#### Exercise objective:
Your answer should consist of every line in the records that holds "flask".

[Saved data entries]
^^^^^^^^^^^^^^^^
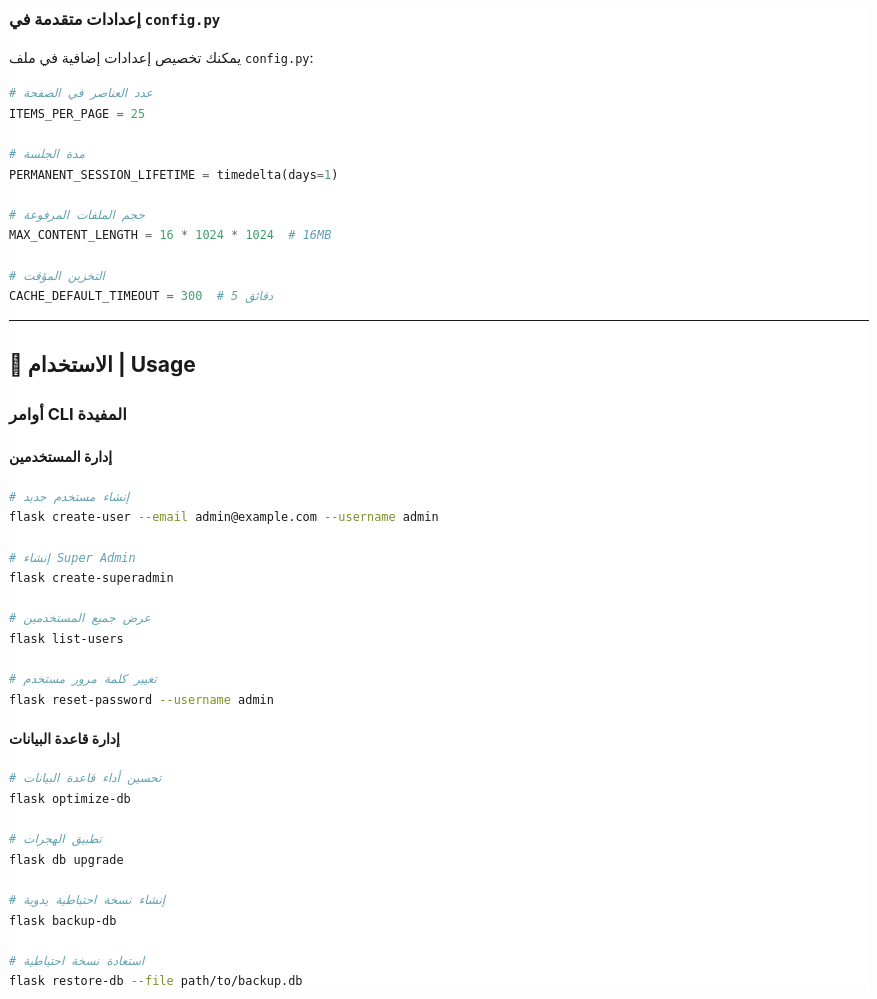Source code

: ### إعدادات متقدمة في `config.py`

يمكنك تخصيص إعدادات إضافية في ملف `config.py`:

```python
# عدد العناصر في الصفحة
ITEMS_PER_PAGE = 25

# مدة الجلسة
PERMANENT_SESSION_LIFETIME = timedelta(days=1)

# حجم الملفات المرفوعة
MAX_CONTENT_LENGTH = 16 * 1024 * 1024  # 16MB

# التخزين المؤقت
CACHE_DEFAULT_TIMEOUT = 300  # 5 دقائق
```

---

## 🎯 الاستخدام | Usage

### أوامر CLI المفيدة

#### إدارة المستخدمين
```bash
# إنشاء مستخدم جديد
flask create-user --email admin@example.com --username admin

# إنشاء Super Admin
flask create-superadmin

# عرض جميع المستخدمين
flask list-users

# تغيير كلمة مرور مستخدم
flask reset-password --username admin
```

#### إدارة قاعدة البيانات
```bash
# تحسين أداء قاعدة البيانات
flask optimize-db

# تطبيق الهجرات
flask db upgrade

# إنشاء نسخة احتياطية يدوية
flask backup-db

# استعادة نسخة احتياطية
flask restore-db --file path/to/backup.db
```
^^^^^^^^^^^^^^^^
#### Result of this exercise:
flask create-user --email admin@example.com --username admin
flask create-superadmin
flask list-users
flask reset-password --username admin
flask optimize-db
flask db upgrade
flask backup-db
flask restore-db --file path/to/backup.db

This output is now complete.